Il est bien dommage que notre ministre de la culture Frédéric Mitterand ne l'aie pas lue avant de déclarer bêtement au Forum d'Avignon "il y a dans l'usage de d'Internet des aspects liberticides, car on peut y dire n'importe quoi et diffamer sans sanction".
Outre que son affirmation est fausse (si j'écrivais que Frédéric Mitterand est un pédophile, ce qu'il n'est pas, il pourrait à bon droit m'attaquer en diffamation), elle traduit surtout le désarroi de politiques has-been qui ne supportent pas de ne pouvoir contrôler le réseau comme ils avaient l'habitude de contrôler les journaux télévisés. Alors Frédéric, que dit-il ce Julliard?
Tout d'abord il définit la blogosphère de manière simple et oserais-je dire lumineuse: il s'agit pour lui de l’ensemble des internautes qui s’expriment dans la sphère virtuelle.

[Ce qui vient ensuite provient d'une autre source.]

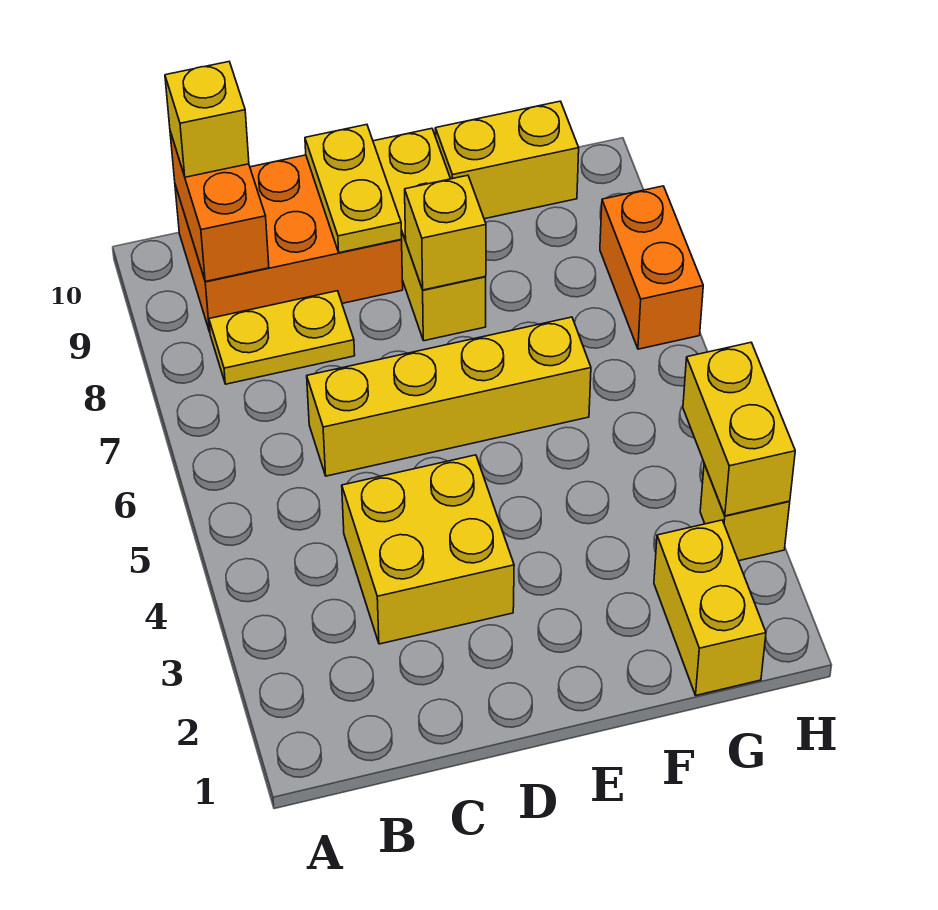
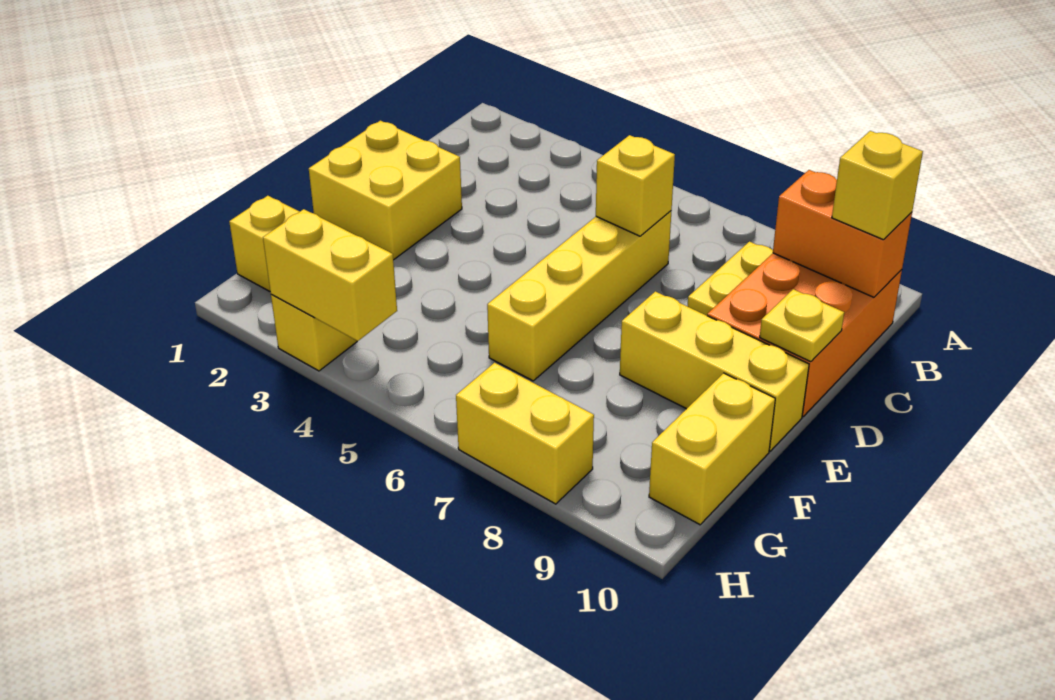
yellow 2x2 brick [342,455,514,644] -> yellow 2x2 brick moved to [309,121,462,260]
yellow 1x2 plate [305,125,402,253] -> yellow 1x1 plate [760,289,844,362]
yellow 1x1 brick [405,175,486,290] -> yellow 1x1 brick moved to [596,135,675,236]
orange 1x2 brick [600,186,703,349] -> yellow 1x2 brick [456,363,594,504]

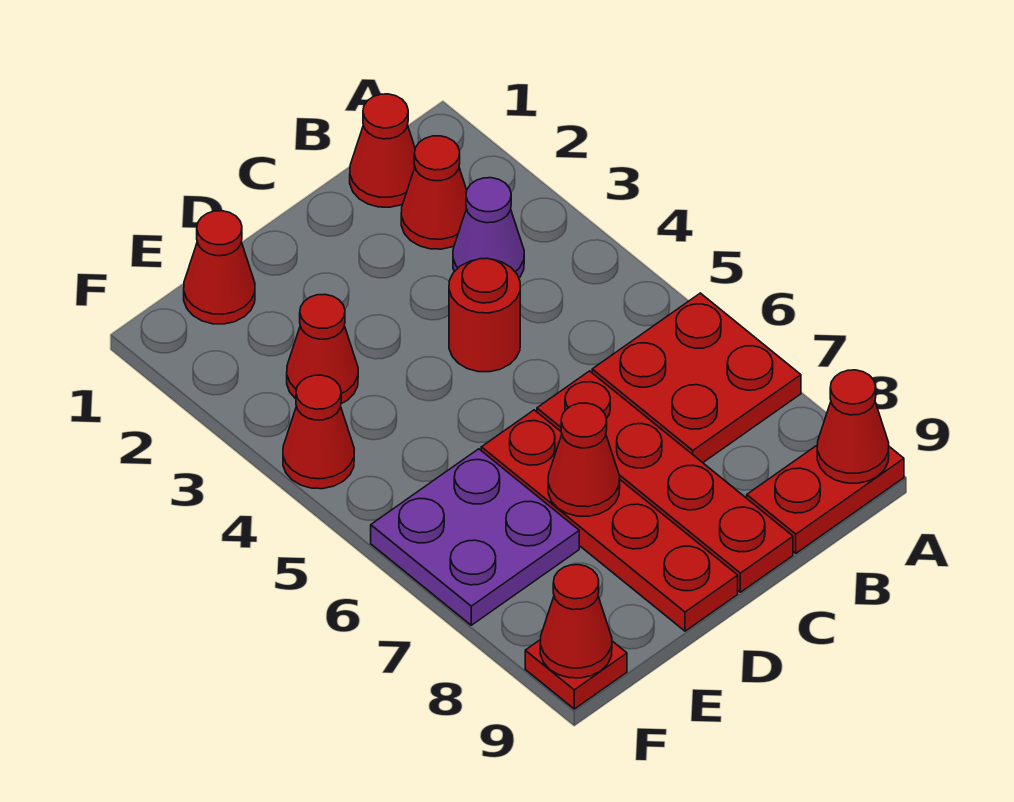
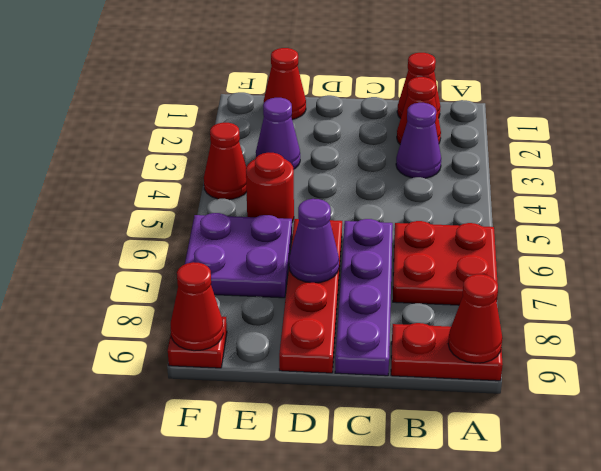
red 1x1 round brick [449,258,520,372] -> red 1x1 round brick moved to [246,153,294,222]
red 1x4 plate [537,371,793,592] -> purple 1x4 plate [335,219,393,376]
red 1x1 cone [548,403,620,516] -> purple 1x1 cone [289,199,339,283]
red 1x1 cone [287,294,358,404] -> purple 1x1 cone [256,98,300,169]

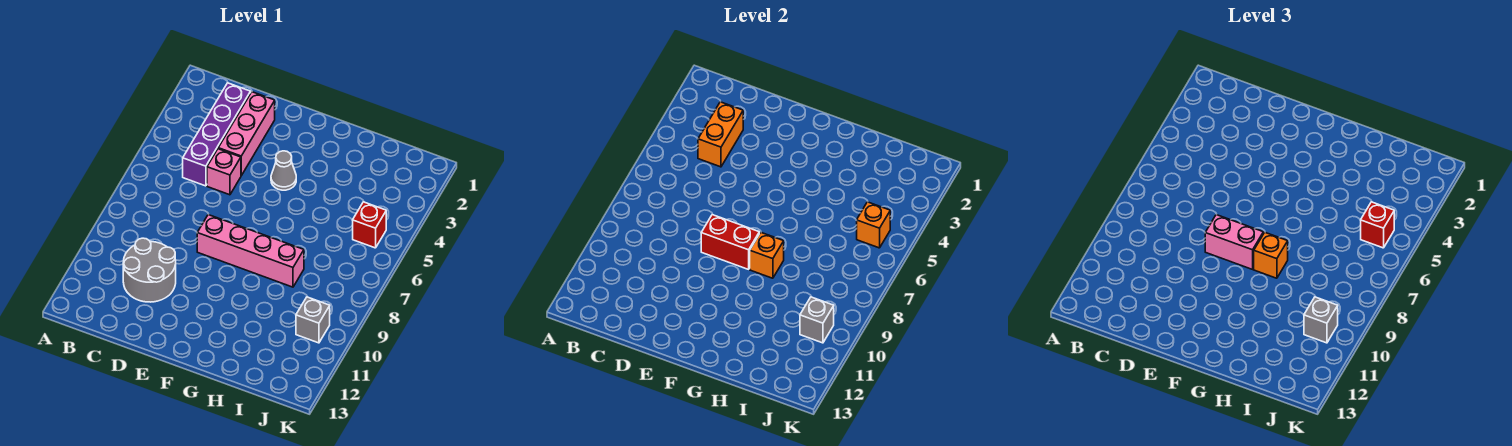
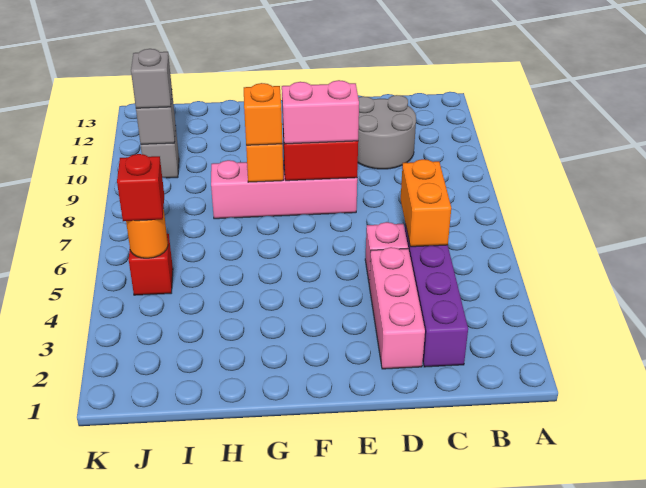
orange 1x2 brick [698,102,743,167] -> orange 1x2 brick moved to [401,159,451,247]
grey 1x1 cone [271,151,296,190] -> none
orange 1x1 brick [857,202,890,248] -> orange 1x1 round brick [126,209,168,258]

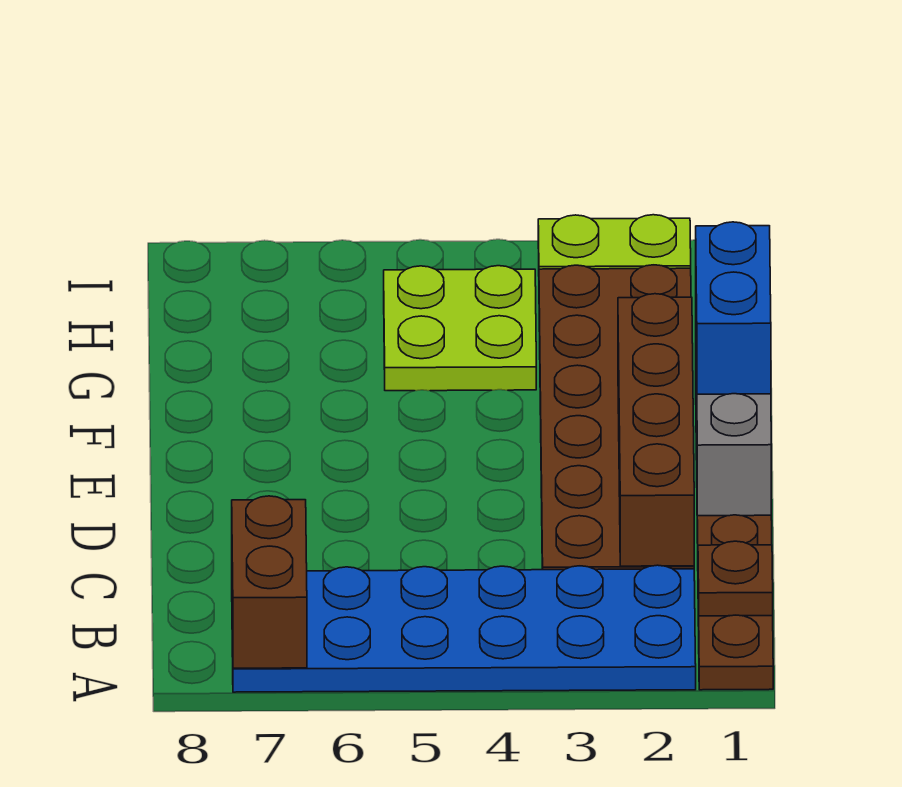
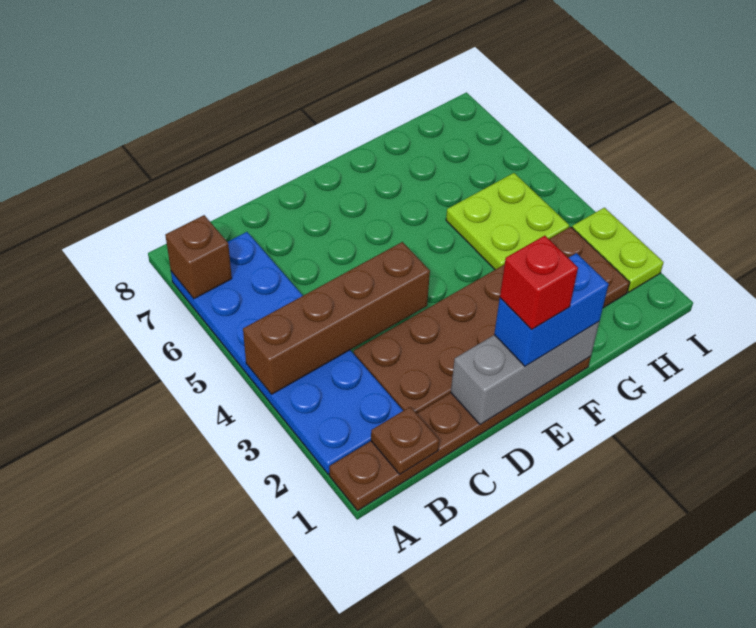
brown 1x2 brick [232,496,307,668] -> brown 1x1 brick [165,215,232,299]
brown 1x4 brick [618,294,694,566] -> brown 1x4 brick moved to [243,242,430,394]
none -> red 1x1 brick [500,236,578,329]

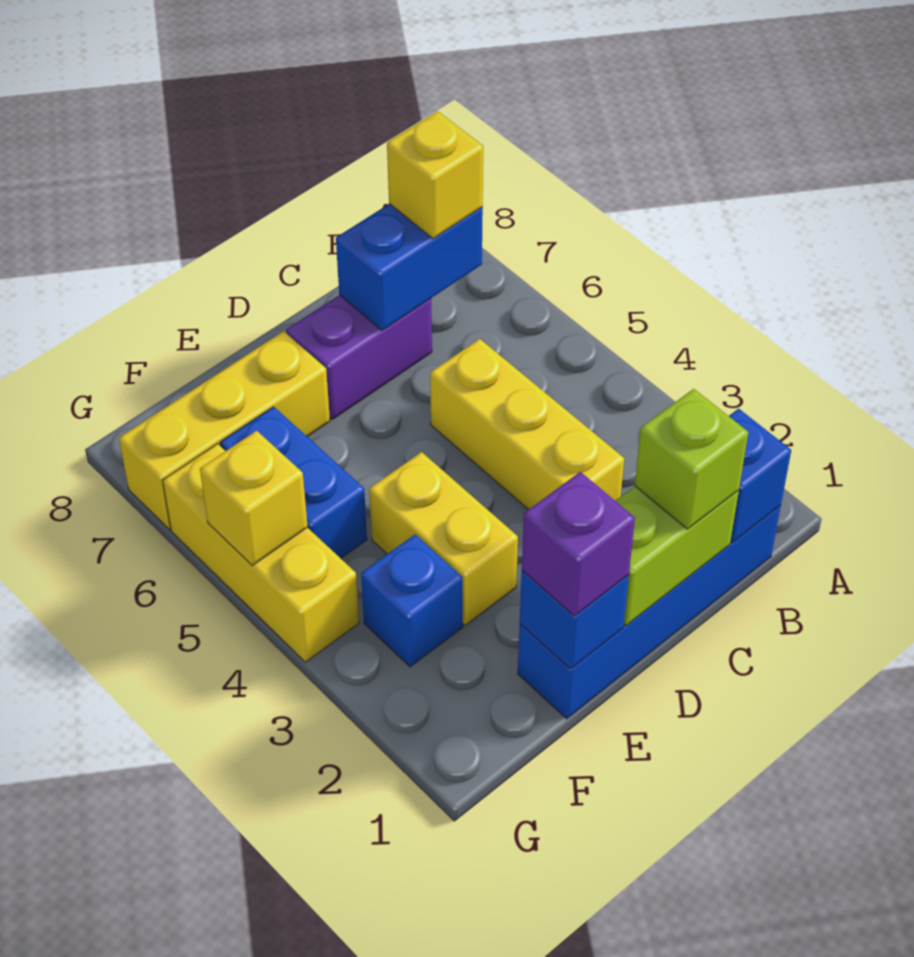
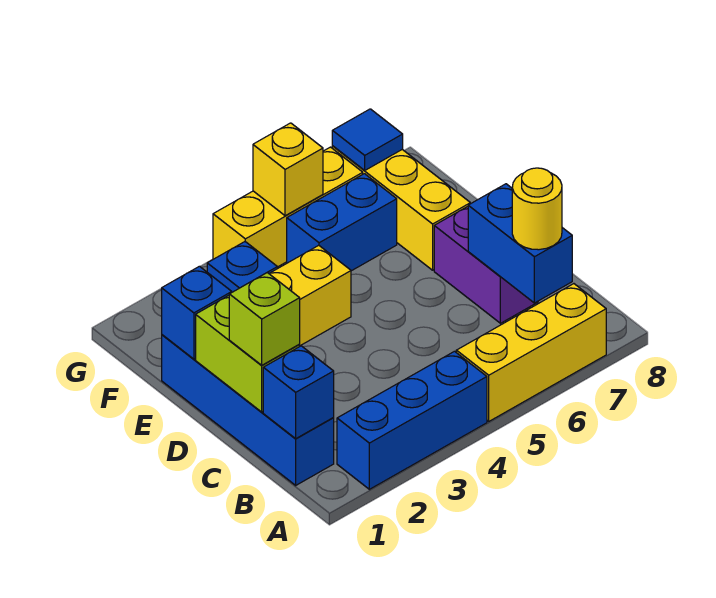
none -> blue 1x3 brick [337,351,487,489]
yellow 1x1 brick [387,111,483,239] -> yellow 1x1 round brick [512,168,562,250]
yellow 1x3 brick [430,339,624,510] -> yellow 1x3 brick moved to [456,284,606,421]
purple 1x1 brick [522,472,635,616] -> none
none -> blue 1x1 tile [332,109,403,171]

Sur un blog, sur twitter, facebook, ou dans un forum ... la plateforme importe peu!
Et il poursuit:
"Il est évident que la blogosphere est amenée à devenir un contre-pouvoir. Internet est devenu le meilleur moyen pour la totalité de la population, de tous les âges, de tous les genres et de toutes les couches sociales, de s’exprimer sur la politique et la société en temps réel.
Auparavant, la population ne pouvait s’exprimer, ne pouvait décrire son opinion réelle, que par les élections ou quelques rares sondages.
Aujourd’hui, elle peut enfin dire quand elle le veut son désaccord de telles politiques, sa déception face à un élu contre lequel ils ne peuvent rien faire avant le prochain vote…
C’est la définition première de la liberté d’expression : parler, donner son opinion publiquement quand on en a envie, à qui on veut, sur qui on veut.
La démocratie est bien plus concrète et effective lorsque les députés doivent faire face à la véritable expression générale telle qu’entendue par Rousseau.
Les gouvernements et la classe politique ne peuvent plus ignorer les voix de l’ensemble de leurs électeurs, de la population derrière eux, et parfois de leurs clients. Lorsqu’on « n’entendait » pas les gens s’exprimer, on pouvait encore prétendre qu’ils ne se plaignaient pas ou ne critiquaient pas ou ne pensaient rien de spécial.
Maintenant qu’on les « entend » avec une telle force, on ne peut pas faire semblant de ne rien entendre et ignorer ce qu’ils disent, la blogosphère est forcément à prendre en considération. C’est la population qui s’exprime par Internet, tout simplement."
Il s’agit d’une telle masse, comparé au gouvernement, qu’on peut vraiment parler d’un cinquième pouvoir."
Eh oui!
L'éxécutif (premier pouvoir) , le législatif (deuxième pouvoir), le judiciaire (troisième pouvoir) et la presse (quatrième pouvoir) vont devoir s'habituer au nouveau venu: la blogosphere, le cinquième pouvoir, pouvoir apparu avec le XXIe siècle.